= Records supplied =
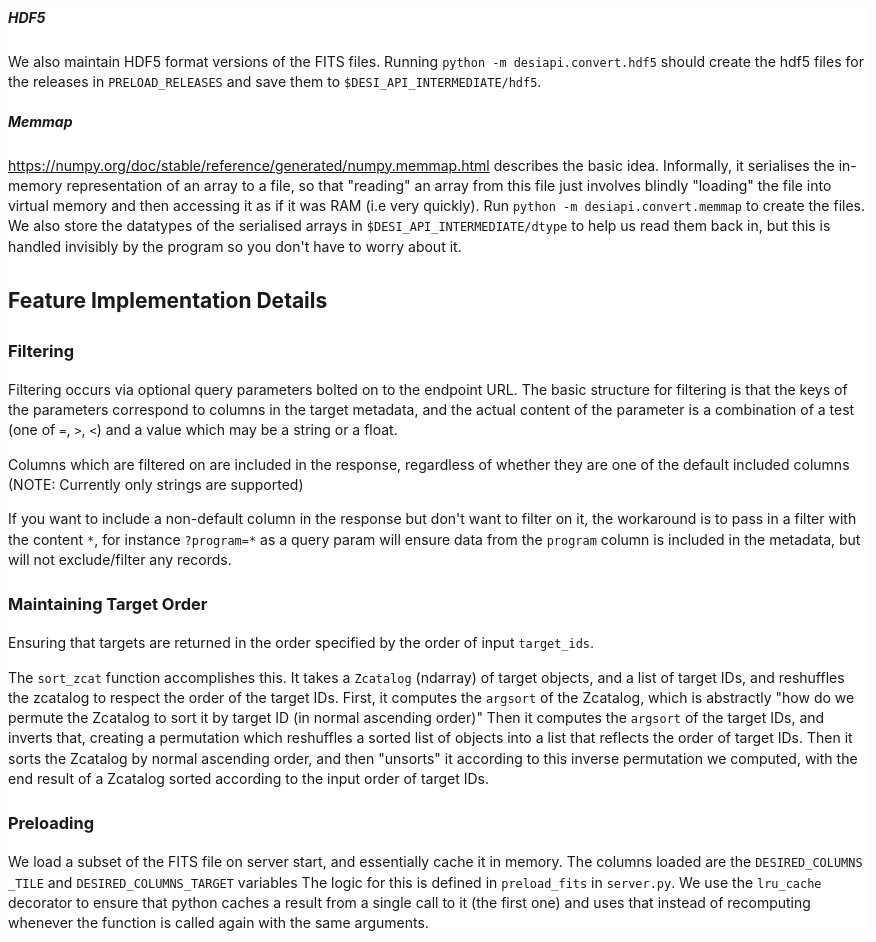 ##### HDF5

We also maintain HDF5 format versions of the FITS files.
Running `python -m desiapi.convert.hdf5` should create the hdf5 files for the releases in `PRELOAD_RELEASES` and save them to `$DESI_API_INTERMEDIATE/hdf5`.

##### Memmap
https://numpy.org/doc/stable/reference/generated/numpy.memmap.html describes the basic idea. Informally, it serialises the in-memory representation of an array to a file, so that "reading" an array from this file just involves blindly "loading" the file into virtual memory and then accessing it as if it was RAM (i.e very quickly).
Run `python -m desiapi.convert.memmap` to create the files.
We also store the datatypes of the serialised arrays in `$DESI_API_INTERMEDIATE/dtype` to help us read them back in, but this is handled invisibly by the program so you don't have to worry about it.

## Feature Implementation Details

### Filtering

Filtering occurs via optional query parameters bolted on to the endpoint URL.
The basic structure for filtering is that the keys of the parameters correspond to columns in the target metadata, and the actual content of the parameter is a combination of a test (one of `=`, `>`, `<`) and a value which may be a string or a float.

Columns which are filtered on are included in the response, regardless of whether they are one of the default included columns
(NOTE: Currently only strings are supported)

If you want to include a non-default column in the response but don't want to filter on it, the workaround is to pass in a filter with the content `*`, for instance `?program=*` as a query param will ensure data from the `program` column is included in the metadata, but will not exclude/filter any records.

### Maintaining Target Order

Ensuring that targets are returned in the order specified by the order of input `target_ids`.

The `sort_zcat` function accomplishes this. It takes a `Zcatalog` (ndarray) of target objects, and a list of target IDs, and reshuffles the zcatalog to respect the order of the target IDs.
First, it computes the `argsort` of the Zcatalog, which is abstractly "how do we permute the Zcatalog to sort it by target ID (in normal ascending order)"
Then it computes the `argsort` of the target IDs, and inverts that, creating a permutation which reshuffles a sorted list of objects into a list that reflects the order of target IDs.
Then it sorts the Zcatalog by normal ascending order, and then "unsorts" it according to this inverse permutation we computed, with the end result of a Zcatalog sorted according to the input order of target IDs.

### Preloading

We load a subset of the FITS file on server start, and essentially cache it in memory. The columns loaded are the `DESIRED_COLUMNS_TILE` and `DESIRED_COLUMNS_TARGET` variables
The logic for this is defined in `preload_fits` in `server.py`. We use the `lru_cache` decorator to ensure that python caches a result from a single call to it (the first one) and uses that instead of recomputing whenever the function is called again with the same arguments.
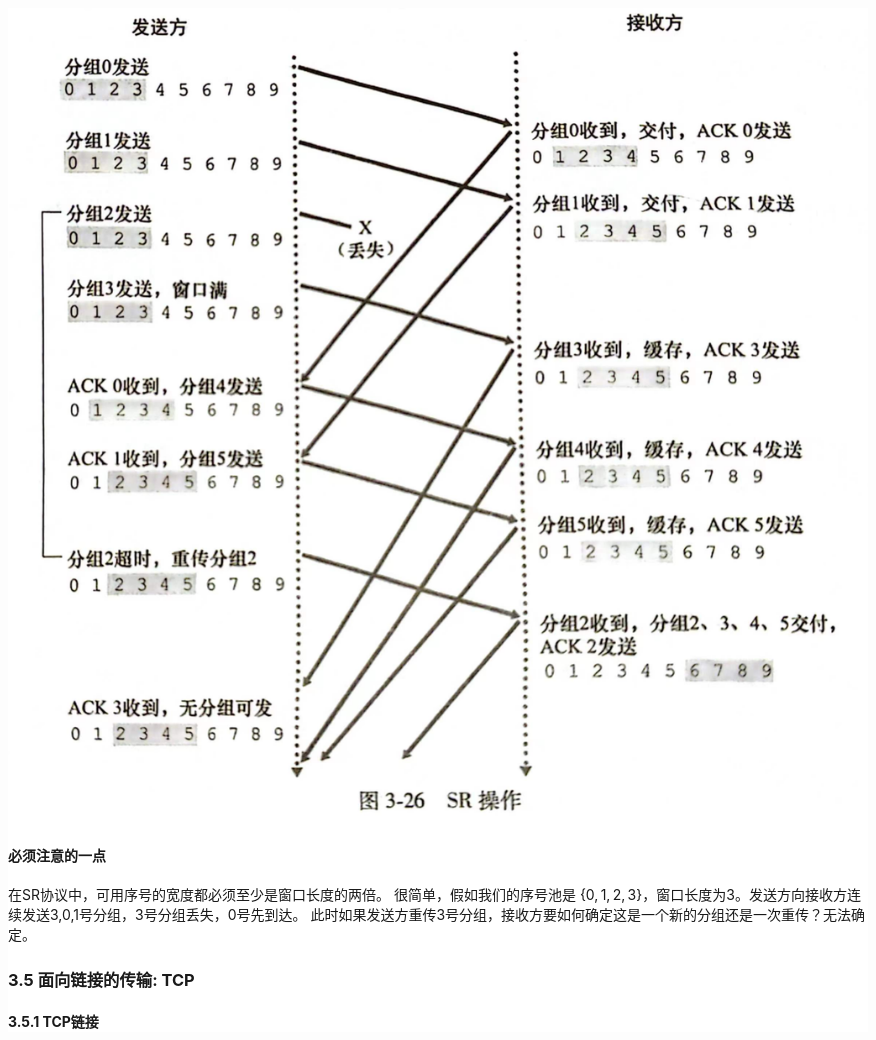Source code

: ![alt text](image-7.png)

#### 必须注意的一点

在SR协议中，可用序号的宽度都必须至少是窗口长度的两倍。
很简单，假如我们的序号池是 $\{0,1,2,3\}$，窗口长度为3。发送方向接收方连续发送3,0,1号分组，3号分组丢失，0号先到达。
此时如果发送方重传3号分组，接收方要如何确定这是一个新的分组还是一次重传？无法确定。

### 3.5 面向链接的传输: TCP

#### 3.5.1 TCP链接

= Activity =
Return a copy of each line of the material that holds the word "argsort".

= Task result =
First, it computes the `argsort` of the Zcatalog, which is abstractly "how do we permute the Zcatalog to sort it by target ID (in normal ascending order)"
Then it computes the `argsort` of the target IDs, and inverts that, creating a permutation which reshuffles a sorted list of objects into a list that reflects the order of target IDs.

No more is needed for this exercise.